>>>
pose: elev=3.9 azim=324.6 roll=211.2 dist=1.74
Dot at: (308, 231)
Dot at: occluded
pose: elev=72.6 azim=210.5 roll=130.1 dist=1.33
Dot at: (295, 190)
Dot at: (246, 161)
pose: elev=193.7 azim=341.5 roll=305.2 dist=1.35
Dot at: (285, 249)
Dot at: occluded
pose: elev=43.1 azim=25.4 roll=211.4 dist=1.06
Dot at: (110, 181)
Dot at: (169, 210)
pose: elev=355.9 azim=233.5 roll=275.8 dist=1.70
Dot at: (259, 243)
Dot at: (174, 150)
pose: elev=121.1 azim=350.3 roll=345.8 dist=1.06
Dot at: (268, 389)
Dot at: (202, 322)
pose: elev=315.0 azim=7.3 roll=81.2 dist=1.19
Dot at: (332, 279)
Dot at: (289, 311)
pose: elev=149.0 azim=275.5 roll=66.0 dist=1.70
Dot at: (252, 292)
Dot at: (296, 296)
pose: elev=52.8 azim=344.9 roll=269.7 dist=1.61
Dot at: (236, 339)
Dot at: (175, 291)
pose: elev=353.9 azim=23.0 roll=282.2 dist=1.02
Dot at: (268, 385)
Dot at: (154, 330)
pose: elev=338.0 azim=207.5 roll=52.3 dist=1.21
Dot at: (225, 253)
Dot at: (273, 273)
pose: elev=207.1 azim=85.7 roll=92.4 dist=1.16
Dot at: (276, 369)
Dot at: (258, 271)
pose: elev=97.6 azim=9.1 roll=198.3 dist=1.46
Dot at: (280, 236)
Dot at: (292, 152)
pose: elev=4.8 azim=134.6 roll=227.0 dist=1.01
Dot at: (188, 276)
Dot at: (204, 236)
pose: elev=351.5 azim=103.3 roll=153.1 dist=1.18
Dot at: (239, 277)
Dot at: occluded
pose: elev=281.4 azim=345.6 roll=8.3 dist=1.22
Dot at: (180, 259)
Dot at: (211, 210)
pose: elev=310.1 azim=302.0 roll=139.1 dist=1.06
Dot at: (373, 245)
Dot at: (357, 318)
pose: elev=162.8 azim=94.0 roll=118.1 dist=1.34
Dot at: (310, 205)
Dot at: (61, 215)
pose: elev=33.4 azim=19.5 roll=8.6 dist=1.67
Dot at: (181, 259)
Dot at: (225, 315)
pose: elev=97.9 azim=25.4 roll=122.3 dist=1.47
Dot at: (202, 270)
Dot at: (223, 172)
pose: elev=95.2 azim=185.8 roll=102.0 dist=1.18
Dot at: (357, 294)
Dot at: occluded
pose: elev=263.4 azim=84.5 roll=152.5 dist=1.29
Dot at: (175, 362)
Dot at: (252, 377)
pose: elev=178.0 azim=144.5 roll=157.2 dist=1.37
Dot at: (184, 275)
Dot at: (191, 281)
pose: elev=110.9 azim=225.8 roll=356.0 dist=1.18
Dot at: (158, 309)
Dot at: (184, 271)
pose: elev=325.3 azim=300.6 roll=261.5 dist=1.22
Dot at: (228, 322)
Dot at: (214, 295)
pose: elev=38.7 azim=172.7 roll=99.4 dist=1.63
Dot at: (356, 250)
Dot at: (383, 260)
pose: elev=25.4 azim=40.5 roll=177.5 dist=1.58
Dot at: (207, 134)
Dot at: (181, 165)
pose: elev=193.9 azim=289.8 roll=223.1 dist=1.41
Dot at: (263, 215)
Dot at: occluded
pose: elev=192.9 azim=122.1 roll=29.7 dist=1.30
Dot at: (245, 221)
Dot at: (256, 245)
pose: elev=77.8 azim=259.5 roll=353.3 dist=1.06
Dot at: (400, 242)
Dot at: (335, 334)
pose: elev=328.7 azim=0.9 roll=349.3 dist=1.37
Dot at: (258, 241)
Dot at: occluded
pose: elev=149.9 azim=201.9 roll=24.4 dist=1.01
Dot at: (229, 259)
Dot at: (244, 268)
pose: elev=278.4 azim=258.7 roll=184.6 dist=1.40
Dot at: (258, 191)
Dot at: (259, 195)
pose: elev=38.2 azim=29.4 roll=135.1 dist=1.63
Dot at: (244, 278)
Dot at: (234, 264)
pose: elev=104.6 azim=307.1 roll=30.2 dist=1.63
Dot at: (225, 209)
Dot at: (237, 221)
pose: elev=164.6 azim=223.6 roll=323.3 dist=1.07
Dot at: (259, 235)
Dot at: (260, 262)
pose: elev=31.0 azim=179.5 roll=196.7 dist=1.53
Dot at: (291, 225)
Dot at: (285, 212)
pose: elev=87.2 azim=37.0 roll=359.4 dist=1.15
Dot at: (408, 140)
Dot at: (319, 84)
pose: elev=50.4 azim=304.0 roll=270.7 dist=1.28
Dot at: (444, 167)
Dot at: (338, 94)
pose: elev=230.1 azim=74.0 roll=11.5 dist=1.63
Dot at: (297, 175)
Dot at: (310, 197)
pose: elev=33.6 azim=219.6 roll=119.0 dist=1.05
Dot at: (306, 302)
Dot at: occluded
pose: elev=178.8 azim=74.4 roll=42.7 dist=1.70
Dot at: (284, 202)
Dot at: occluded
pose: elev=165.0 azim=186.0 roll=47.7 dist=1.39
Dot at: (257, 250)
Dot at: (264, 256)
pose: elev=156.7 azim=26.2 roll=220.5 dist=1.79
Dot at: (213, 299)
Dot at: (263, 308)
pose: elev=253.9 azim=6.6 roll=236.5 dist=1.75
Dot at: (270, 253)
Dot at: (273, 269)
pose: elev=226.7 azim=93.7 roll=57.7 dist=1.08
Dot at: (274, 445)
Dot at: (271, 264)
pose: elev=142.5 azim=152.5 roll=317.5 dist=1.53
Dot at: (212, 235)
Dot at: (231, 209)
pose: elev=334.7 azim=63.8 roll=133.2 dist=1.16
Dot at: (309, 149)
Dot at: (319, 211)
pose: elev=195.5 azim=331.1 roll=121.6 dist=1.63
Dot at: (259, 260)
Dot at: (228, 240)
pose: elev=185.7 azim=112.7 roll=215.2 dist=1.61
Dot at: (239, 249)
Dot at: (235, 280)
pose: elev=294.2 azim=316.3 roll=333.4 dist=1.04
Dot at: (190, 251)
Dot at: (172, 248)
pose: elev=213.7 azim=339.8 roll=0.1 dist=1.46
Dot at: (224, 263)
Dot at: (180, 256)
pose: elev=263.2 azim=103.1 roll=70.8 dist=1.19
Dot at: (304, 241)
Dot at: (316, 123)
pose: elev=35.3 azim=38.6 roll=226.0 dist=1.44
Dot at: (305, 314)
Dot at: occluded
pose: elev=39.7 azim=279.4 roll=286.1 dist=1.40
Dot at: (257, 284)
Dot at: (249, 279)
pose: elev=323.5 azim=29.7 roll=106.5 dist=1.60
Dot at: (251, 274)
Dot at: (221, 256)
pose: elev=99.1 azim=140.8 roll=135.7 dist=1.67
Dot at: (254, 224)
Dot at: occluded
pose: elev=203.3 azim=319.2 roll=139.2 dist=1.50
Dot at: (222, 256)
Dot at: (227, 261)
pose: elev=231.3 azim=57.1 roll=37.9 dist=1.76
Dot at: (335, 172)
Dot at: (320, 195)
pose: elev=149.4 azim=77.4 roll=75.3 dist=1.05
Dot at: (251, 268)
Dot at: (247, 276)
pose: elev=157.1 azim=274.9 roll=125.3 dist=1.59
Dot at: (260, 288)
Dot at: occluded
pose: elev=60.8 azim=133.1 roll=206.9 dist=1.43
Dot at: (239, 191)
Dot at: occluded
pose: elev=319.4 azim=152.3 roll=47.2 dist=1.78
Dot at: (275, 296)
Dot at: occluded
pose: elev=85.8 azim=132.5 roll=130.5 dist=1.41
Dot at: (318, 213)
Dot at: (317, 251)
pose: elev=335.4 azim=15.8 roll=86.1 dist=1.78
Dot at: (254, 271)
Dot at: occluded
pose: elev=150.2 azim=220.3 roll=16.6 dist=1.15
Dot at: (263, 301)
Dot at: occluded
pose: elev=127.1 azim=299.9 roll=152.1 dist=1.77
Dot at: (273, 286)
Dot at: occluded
<<<
## JOB
Reproduce the entries above word for word, starting with the line that contains "pose: elev=315.0 azim=7.3 roll=81.2 dist=1.19" and ending with the line that contains "Dot at: (175, 291)", including both of those lines.

## SOLUTION TO THIS PROBLEM
pose: elev=315.0 azim=7.3 roll=81.2 dist=1.19
Dot at: (332, 279)
Dot at: (289, 311)
pose: elev=149.0 azim=275.5 roll=66.0 dist=1.70
Dot at: (252, 292)
Dot at: (296, 296)
pose: elev=52.8 azim=344.9 roll=269.7 dist=1.61
Dot at: (236, 339)
Dot at: (175, 291)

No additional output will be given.